►
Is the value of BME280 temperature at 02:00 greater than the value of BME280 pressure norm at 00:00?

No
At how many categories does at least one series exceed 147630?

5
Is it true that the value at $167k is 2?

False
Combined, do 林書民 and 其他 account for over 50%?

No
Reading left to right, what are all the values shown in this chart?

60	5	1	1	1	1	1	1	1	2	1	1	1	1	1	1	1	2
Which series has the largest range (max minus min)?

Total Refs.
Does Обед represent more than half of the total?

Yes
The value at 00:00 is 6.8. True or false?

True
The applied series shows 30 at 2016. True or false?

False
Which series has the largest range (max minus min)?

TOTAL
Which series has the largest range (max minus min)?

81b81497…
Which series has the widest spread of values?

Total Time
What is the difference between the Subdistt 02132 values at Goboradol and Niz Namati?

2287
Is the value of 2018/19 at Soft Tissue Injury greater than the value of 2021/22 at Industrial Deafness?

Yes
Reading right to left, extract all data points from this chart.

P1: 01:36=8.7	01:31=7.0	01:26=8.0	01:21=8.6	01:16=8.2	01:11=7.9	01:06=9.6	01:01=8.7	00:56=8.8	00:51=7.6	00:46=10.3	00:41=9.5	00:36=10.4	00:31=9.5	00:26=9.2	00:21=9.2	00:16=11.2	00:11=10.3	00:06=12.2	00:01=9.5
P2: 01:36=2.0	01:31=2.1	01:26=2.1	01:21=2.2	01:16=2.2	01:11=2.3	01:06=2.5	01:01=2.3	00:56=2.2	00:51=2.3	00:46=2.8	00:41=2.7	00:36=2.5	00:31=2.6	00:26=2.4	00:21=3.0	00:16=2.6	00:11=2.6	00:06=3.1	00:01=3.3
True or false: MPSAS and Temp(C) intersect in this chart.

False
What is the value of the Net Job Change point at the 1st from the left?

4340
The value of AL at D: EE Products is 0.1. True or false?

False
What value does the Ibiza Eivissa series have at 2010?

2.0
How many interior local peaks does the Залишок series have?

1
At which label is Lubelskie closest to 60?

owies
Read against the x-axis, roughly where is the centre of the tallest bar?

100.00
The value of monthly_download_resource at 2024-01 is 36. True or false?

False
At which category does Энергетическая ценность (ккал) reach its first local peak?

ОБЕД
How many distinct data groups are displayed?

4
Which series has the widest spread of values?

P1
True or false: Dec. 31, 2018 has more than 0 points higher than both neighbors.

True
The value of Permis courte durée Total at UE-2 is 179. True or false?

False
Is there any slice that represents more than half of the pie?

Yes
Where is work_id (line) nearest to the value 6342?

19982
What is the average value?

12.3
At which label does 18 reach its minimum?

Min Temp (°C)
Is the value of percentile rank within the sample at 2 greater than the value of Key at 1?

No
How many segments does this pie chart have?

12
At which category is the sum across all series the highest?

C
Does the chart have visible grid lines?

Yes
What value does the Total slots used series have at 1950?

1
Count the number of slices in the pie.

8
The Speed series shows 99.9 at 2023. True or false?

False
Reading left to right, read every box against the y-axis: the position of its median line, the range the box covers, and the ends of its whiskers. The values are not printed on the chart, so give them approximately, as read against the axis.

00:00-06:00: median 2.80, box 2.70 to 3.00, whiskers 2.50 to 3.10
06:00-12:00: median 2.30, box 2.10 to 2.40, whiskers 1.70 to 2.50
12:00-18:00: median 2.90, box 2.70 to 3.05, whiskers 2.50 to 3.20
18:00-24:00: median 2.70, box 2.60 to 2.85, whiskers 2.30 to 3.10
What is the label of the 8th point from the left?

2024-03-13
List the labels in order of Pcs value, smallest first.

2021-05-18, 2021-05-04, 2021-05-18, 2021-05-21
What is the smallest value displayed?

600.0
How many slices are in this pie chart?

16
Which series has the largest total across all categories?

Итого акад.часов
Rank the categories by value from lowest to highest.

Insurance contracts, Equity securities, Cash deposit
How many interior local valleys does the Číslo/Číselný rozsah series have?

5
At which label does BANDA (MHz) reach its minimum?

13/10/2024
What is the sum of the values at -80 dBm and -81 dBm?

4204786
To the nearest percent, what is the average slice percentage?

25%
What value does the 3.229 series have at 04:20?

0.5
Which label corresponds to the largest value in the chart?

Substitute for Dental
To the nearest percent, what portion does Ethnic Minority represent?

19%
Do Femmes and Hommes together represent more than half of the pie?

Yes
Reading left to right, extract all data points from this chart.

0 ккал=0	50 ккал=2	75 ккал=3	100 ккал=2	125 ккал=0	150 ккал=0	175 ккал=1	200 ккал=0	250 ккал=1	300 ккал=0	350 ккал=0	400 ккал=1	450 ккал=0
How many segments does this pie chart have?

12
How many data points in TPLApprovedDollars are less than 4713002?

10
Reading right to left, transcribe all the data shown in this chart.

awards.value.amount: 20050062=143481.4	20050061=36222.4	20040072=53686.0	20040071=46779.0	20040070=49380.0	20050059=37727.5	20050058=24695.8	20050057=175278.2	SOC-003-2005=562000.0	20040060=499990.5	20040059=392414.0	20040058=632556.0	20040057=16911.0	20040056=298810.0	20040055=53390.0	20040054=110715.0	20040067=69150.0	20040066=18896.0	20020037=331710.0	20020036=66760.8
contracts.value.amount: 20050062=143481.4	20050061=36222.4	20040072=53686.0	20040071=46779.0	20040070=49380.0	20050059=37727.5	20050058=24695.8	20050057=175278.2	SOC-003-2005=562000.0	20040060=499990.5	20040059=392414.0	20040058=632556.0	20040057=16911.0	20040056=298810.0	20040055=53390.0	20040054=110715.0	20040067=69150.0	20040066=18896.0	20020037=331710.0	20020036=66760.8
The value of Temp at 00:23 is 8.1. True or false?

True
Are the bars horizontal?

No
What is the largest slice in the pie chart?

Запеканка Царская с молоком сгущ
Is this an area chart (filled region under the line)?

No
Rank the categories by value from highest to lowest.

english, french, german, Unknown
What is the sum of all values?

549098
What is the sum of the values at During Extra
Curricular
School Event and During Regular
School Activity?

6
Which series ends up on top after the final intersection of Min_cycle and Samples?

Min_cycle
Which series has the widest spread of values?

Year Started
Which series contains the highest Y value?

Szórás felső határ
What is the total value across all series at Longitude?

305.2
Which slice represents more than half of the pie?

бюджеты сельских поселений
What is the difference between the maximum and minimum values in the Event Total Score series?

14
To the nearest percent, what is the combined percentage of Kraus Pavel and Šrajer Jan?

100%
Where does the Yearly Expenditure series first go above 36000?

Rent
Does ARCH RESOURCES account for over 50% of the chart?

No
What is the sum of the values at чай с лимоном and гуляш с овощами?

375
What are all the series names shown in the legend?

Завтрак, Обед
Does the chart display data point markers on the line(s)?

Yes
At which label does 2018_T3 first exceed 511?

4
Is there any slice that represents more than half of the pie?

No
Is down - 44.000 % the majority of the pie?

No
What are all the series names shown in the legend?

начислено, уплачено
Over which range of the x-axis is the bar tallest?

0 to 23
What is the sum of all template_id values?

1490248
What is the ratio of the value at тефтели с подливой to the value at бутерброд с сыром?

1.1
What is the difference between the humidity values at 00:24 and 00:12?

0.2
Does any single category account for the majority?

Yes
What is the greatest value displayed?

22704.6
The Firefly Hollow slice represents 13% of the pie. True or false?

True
◄
Arrange every non-blank line above into a Markdown table with two columns, Row (a running number) and Line (the line's text). Leave out the blank lines.

| Row | Line |
|---|---|
| 1 | Is the value of BME280 temperature at 02:00 greater than the value of BME280 pressure norm at 00:00? |
| 2 | No |
| 3 | At how many categories does at least one series exceed 147630? |
| 4 | 5 |
| 5 | Is it true that the value at $167k is 2? |
| 6 | False |
| 7 | Combined, do 林書民 and 其他 account for over 50%? |
| 8 | No |
| 9 | Reading left to right, what are all the values shown in this chart? |
| 10 | 60	5	1	1	1	1	1	1	1	2	1	1	1	1	1	1	1	2 |
| 11 | Which series has the largest range (max minus min)? |
| 12 | Total Refs. |
| 13 | Does Обед represent more than half of the total? |
| 14 | Yes |
| 15 | The value at 00:00 is 6.8. True or false? |
| 16 | True |
| 17 | The applied series shows 30 at 2016. True or false? |
| 18 | False |
| 19 | Which series has the largest range (max minus min)? |
| 20 | TOTAL |
| 21 | Which series has the largest range (max minus min)? |
| 22 | 81b81497… |
| 23 | Which series has the widest spread of values? |
| 24 | Total Time |
| 25 | What is the difference between the Subdistt 02132 values at Goboradol and Niz Namati? |
| 26 | 2287 |
| 27 | Is the value of 2018/19 at Soft Tissue Injury greater than the value of 2021/22 at Industrial Deafness? |
| 28 | Yes |
| 29 | Reading right to left, extract all data points from this chart. |
| 30 | P1: 01:36=8.7	01:31=7.0	01:26=8.0	01:21=8.6	01:16=8.2	01:11=7.9	01:06=9.6	01:01=8.7	00:56=8.8	00:51=7.6	00:46=10.3	00:41=9.5	00:36=10.4	00:31=9.5	00:26=9.2	00:21=9.2	00:16=11.2	00:11=10.3	00:06=12.2	00:01=9.5 |
| 31 | P2: 01:36=2.0	01:31=2.1	01:26=2.1	01:21=2.2	01:16=2.2	01:11=2.3	01:06=2.5	01:01=2.3	00:56=2.2	00:51=2.3	00:46=2.8	00:41=2.7	00:36=2.5	00:31=2.6	00:26=2.4	00:21=3.0	00:16=2.6	00:11=2.6	00:06=3.1	00:01=3.3 |
| 32 | True or false: MPSAS and Temp(C) intersect in this chart. |
| 33 | False |
| 34 | What is the value of the Net Job Change point at the 1st from the left? |
| 35 | 4340 |
| 36 | The value of AL at D: EE Products is 0.1. True or false? |
| 37 | False |
| 38 | What value does the Ibiza Eivissa series have at 2010? |
| 39 | 2.0 |
| 40 | How many interior local peaks does the Залишок series have? |
| 41 | 1 |
| 42 | At which label is Lubelskie closest to 60? |
| 43 | owies |
| 44 | Read against the x-axis, roughly where is the centre of the tallest bar? |
| 45 | 100.00 |
| 46 | The value of monthly_download_resource at 2024-01 is 36. True or false? |
| 47 | False |
| 48 | At which category does Энергетическая ценность (ккал) reach its first local peak? |
| 49 | ОБЕД |
| 50 | How many distinct data groups are displayed? |
| 51 | 4 |
| 52 | Which series has the widest spread of values? |
| 53 | P1 |
| 54 | True or false: Dec. 31, 2018 has more than 0 points higher than both neighbors. |
| 55 | True |
| 56 | The value of Permis courte durée Total at UE-2 is 179. True or false? |
| 57 | False |
| 58 | Is there any slice that represents more than half of the pie? |
| 59 | Yes |
| 60 | Where is work_id (line) nearest to the value 6342? |
| 61 | 19982 |
| 62 | What is the average value? |
| 63 | 12.3 |
| 64 | At which label does 18 reach its minimum? |
| 65 | Min Temp (°C) |
| 66 | Is the value of percentile rank within the sample at 2 greater than the value of Key at 1? |
| 67 | No |
| 68 | How many segments does this pie chart have? |
| 69 | 12 |
| 70 | At which category is the sum across all series the highest? |
| 71 | C |
| 72 | Does the chart have visible grid lines? |
| 73 | Yes |
| 74 | What value does the Total slots used series have at 1950? |
| 75 | 1 |
| 76 | Count the number of slices in the pie. |
| 77 | 8 |
| 78 | The Speed series shows 99.9 at 2023. True or false? |
| 79 | False |
| 80 | Reading left to right, read every box against the y-axis: the position of its median line, the range the box covers, and the ends of its whiskers. The values are not printed on the chart, so give them approximately, as read against the axis. |
| 81 | 00:00-06:00: median 2.80, box 2.70 to 3.00, whiskers 2.50 to 3.10 |
| 82 | 06:00-12:00: median 2.30, box 2.10 to 2.40, whiskers 1.70 to 2.50 |
| 83 | 12:00-18:00: median 2.90, box 2.70 to 3.05, whiskers 2.50 to 3.20 |
| 84 | 18:00-24:00: median 2.70, box 2.60 to 2.85, whiskers 2.30 to 3.10 |
| 85 | What is the label of the 8th point from the left? |
| 86 | 2024-03-13 |
| 87 | List the labels in order of Pcs value, smallest first. |
| 88 | 2021-05-18, 2021-05-04, 2021-05-18, 2021-05-21 |
| 89 | What is the smallest value displayed? |
| 90 | 600.0 |
| 91 | How many slices are in this pie chart? |
| 92 | 16 |
| 93 | Which series has the largest total across all categories? |
| 94 | Итого акад.часов |
| 95 | Rank the categories by value from lowest to highest. |
| 96 | Insurance contracts, Equity securities, Cash deposit |
| 97 | How many interior local valleys does the Číslo/Číselný rozsah series have? |
| 98 | 5 |
| 99 | At which label does BANDA (MHz) reach its minimum? |
| 100 | 13/10/2024 |
| 101 | What is the sum of the values at -80 dBm and -81 dBm? |
| 102 | 4204786 |
| 103 | To the nearest percent, what is the average slice percentage? |
| 104 | 25% |
| 105 | What value does the 3.229 series have at 04:20? |
| 106 | 0.5 |
| 107 | Which label corresponds to the largest value in the chart? |
| 108 | Substitute for Dental |
| 109 | To the nearest percent, what portion does Ethnic Minority represent? |
| 110 | 19% |
| 111 | Do Femmes and Hommes together represent more than half of the pie? |
| 112 | Yes |
| 113 | Reading left to right, extract all data points from this chart. |
| 114 | 0 ккал=0	50 ккал=2	75 ккал=3	100 ккал=2	125 ккал=0	150 ккал=0	175 ккал=1	200 ккал=0	250 ккал=1	300 ккал=0	350 ккал=0	400 ккал=1	450 ккал=0 |
| 115 | How many segments does this pie chart have? |
| 116 | 12 |
| 117 | How many data points in TPLApprovedDollars are less than 4713002? |
| 118 | 10 |
| 119 | Reading right to left, transcribe all the data shown in this chart. |
| 120 | awards.value.amount: 20050062=143481.4	20050061=36222.4	20040072=53686.0	20040071=46779.0	20040070=49380.0	20050059=37727.5	20050058=24695.8	20050057=175278.2	SOC-003-2005=562000.0	20040060=499990.5	20040059=392414.0	20040058=632556.0	20040057=16911.0	20040056=298810.0	20040055=53390.0	20040054=110715.0	20040067=69150.0	20040066=18896.0	20020037=331710.0	20020036=66760.8 |
| 121 | contracts.value.amount: 20050062=143481.4	20050061=36222.4	20040072=53686.0	20040071=46779.0	20040070=49380.0	20050059=37727.5	20050058=24695.8	20050057=175278.2	SOC-003-2005=562000.0	20040060=499990.5	20040059=392414.0	20040058=632556.0	20040057=16911.0	20040056=298810.0	20040055=53390.0	20040054=110715.0	20040067=69150.0	20040066=18896.0	20020037=331710.0	20020036=66760.8 |
| 122 | The value of Temp at 00:23 is 8.1. True or false? |
| 123 | True |
| 124 | Are the bars horizontal? |
| 125 | No |
| 126 | What is the largest slice in the pie chart? |
| 127 | Запеканка Царская с молоком сгущ |
| 128 | Is this an area chart (filled region under the line)? |
| 129 | No |
| 130 | Rank the categories by value from highest to lowest. |
| 131 | english, french, german, Unknown |
| 132 | What is the sum of all values? |
| 133 | 549098 |
| 134 | What is the sum of the values at During Extra |
| 135 | Curricular |
| 136 | School Event and During Regular |
| 137 | School Activity? |
| 138 | 6 |
| 139 | Which series ends up on top after the final intersection of Min_cycle and Samples? |
| 140 | Min_cycle |
| 141 | Which series has the widest spread of values? |
| 142 | Year Started |
| 143 | Which series contains the highest Y value? |
| 144 | Szórás felső határ |
| 145 | What is the total value across all series at Longitude? |
| 146 | 305.2 |
| 147 | Which slice represents more than half of the pie? |
| 148 | бюджеты сельских поселений |
| 149 | What is the difference between the maximum and minimum values in the Event Total Score series? |
| 150 | 14 |
| 151 | To the nearest percent, what is the combined percentage of Kraus Pavel and Šrajer Jan? |
| 152 | 100% |
| 153 | Where does the Yearly Expenditure series first go above 36000? |
| 154 | Rent |
| 155 | Does ARCH RESOURCES account for over 50% of the chart? |
| 156 | No |
| 157 | What is the sum of the values at чай с лимоном and гуляш с овощами? |
| 158 | 375 |
| 159 | What are all the series names shown in the legend? |
| 160 | Завтрак, Обед |
| 161 | Does the chart display data point markers on the line(s)? |
| 162 | Yes |
| 163 | At which label does 2018_T3 first exceed 511? |
| 164 | 4 |
| 165 | Is there any slice that represents more than half of the pie? |
| 166 | No |
| 167 | Is down - 44.000 % the majority of the pie? |
| 168 | No |
| 169 | What are all the series names shown in the legend? |
| 170 | начислено, уплачено |
| 171 | Over which range of the x-axis is the bar tallest? |
| 172 | 0 to 23 |
| 173 | What is the sum of all template_id values? |
| 174 | 1490248 |
| 175 | What is the ratio of the value at тефтели с подливой to the value at бутерброд с сыром? |
| 176 | 1.1 |
| 177 | What is the difference between the humidity values at 00:24 and 00:12? |
| 178 | 0.2 |
| 179 | Does any single category account for the majority? |
| 180 | Yes |
| 181 | What is the greatest value displayed? |
| 182 | 22704.6 |
| 183 | The Firefly Hollow slice represents 13% of the pie. True or false? |
| 184 | True |